At the age of 17 he began dissecting corpses from the church graveyard. Between the years 1508 and 1512 he painted the ceiling of the Sistine Chapel in Rome. Michelangelo Buonarroti—known by his first name the world over as the singular artistic genius, sculptor and architect—was also an anatomist, a secret he concealed by destroying almost all of his anatomical sketches and notes. Now, 500 years after he drew them, his hidden anatomical illustrations have been found—painted on the ceiling of the Sistine Chapel, cleverly concealed from the eyes of Pope Julius II and countless religious worshipers, historians, and art lovers for centuries—inside the body of God.This is the conclusion of Ian Suk and Rafael Tamargo, in their paper in the May 2010 issue of the scientific journal Neurosurgery.

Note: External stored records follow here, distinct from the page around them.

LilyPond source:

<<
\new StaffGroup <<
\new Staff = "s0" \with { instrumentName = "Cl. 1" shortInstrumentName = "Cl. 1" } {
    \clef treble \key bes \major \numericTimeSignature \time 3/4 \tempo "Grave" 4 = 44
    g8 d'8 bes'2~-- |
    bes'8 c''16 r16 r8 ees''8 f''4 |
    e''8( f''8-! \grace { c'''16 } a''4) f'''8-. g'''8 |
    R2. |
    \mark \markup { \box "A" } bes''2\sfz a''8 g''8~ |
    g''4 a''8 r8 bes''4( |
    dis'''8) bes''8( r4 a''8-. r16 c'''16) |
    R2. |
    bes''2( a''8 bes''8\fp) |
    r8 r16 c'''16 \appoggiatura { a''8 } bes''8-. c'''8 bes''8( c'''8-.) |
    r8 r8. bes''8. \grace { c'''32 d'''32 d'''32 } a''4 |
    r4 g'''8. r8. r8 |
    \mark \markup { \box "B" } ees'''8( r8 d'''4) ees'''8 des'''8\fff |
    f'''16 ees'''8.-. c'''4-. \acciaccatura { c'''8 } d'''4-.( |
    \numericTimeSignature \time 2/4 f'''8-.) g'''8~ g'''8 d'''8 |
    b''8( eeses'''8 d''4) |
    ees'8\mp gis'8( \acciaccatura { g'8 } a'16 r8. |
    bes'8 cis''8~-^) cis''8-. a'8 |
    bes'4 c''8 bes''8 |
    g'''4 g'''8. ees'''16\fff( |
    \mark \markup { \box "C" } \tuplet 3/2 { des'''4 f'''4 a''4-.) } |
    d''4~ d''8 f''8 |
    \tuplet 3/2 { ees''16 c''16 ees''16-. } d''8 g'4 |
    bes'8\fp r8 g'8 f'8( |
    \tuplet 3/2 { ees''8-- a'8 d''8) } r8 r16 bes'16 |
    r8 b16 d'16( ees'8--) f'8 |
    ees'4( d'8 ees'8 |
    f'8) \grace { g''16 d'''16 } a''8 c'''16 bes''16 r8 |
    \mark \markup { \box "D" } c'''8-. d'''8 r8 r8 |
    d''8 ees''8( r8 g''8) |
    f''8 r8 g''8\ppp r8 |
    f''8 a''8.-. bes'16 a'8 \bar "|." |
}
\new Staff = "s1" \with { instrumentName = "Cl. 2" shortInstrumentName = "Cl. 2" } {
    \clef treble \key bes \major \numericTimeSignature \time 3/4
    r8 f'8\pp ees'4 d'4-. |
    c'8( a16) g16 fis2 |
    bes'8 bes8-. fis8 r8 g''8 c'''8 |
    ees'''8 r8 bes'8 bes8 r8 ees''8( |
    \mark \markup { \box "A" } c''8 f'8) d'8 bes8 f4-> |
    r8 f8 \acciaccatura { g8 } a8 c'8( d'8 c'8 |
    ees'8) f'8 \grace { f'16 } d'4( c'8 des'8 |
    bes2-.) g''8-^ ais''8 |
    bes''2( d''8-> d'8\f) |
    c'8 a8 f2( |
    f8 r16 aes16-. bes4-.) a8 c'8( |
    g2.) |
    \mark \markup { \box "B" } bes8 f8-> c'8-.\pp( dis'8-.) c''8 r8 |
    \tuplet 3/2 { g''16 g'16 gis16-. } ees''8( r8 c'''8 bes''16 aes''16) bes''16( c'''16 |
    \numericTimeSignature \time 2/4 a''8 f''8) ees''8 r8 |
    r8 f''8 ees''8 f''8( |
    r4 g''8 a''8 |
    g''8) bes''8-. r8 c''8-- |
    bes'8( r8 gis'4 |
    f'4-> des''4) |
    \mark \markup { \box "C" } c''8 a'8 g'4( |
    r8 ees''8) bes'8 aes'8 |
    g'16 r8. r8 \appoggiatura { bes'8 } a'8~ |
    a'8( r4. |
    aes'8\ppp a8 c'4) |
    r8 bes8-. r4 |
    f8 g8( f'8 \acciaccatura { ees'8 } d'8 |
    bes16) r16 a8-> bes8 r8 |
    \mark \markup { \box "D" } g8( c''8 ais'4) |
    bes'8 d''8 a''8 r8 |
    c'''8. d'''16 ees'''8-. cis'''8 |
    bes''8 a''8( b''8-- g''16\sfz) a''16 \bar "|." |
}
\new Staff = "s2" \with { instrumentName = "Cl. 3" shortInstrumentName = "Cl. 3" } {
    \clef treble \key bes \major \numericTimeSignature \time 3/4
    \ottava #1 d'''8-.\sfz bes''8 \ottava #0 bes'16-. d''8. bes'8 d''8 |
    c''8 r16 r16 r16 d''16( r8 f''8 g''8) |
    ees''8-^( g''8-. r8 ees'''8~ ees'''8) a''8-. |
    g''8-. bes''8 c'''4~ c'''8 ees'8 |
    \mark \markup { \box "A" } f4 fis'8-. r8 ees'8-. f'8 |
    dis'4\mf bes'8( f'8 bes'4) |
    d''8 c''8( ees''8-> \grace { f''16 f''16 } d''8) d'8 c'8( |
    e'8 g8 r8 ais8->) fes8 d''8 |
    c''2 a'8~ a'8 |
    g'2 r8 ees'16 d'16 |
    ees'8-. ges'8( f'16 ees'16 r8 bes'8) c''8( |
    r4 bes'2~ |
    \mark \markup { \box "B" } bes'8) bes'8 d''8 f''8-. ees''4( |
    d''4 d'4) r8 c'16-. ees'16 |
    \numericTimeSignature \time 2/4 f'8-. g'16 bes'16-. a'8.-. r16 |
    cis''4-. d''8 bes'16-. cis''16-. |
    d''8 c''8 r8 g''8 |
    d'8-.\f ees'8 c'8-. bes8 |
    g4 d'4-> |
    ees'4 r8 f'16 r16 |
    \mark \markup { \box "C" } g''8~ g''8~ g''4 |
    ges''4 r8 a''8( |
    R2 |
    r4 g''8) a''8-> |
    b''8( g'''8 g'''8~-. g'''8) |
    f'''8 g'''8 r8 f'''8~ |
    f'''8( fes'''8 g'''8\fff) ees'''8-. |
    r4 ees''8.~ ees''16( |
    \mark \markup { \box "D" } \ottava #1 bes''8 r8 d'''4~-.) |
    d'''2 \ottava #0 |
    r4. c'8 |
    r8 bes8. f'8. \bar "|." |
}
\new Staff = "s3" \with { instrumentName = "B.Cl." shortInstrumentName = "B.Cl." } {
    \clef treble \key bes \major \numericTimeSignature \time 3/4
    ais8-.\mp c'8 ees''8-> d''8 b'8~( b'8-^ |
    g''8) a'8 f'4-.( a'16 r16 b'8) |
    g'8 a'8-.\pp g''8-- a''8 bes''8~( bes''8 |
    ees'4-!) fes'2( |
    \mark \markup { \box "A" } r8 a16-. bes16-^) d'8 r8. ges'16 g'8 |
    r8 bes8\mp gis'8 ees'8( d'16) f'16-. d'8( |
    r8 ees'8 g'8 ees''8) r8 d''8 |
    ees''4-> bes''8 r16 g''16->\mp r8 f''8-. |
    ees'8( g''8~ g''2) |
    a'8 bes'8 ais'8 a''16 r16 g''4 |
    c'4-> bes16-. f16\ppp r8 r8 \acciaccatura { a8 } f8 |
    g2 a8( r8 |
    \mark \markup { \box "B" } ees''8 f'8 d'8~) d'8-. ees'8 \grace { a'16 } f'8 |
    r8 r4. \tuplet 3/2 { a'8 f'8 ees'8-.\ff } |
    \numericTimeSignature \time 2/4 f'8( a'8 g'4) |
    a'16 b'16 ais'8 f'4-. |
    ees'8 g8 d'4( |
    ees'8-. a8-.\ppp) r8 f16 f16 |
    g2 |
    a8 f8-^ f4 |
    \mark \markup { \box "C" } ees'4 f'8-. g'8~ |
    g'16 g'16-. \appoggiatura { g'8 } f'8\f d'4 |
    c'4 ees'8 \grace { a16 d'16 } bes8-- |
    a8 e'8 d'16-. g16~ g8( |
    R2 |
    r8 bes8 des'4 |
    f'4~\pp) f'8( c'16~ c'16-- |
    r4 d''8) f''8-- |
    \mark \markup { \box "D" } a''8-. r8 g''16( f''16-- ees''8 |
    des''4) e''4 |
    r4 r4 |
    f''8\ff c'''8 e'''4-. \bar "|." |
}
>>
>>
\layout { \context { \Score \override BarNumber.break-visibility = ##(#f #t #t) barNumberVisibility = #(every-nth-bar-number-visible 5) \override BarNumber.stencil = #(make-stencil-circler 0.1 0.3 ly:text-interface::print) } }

The brainstem dissection looks convincing to me, and most especially the pons and medulla, but as Fields notes: ‘The mystery is whether these neuroanatomical features are hidden messages or whether the Sistine Chapel a Rorshach tests upon which anyone can extract an image that is meaningful to themselves. The authors of the paper are, after all, neuroanatomists. The neuroanatomy they see on the ceiling may be nothing more than the man on the moon.’

Concealed Neuroanatomy in Michelangelo’s Separation of Light From Darkness in the Sistine Chapel,” by Ian Suk and Rafael J. Tamargo in Neurosurgery, Vol. 66, No. 5, pp. 851-861.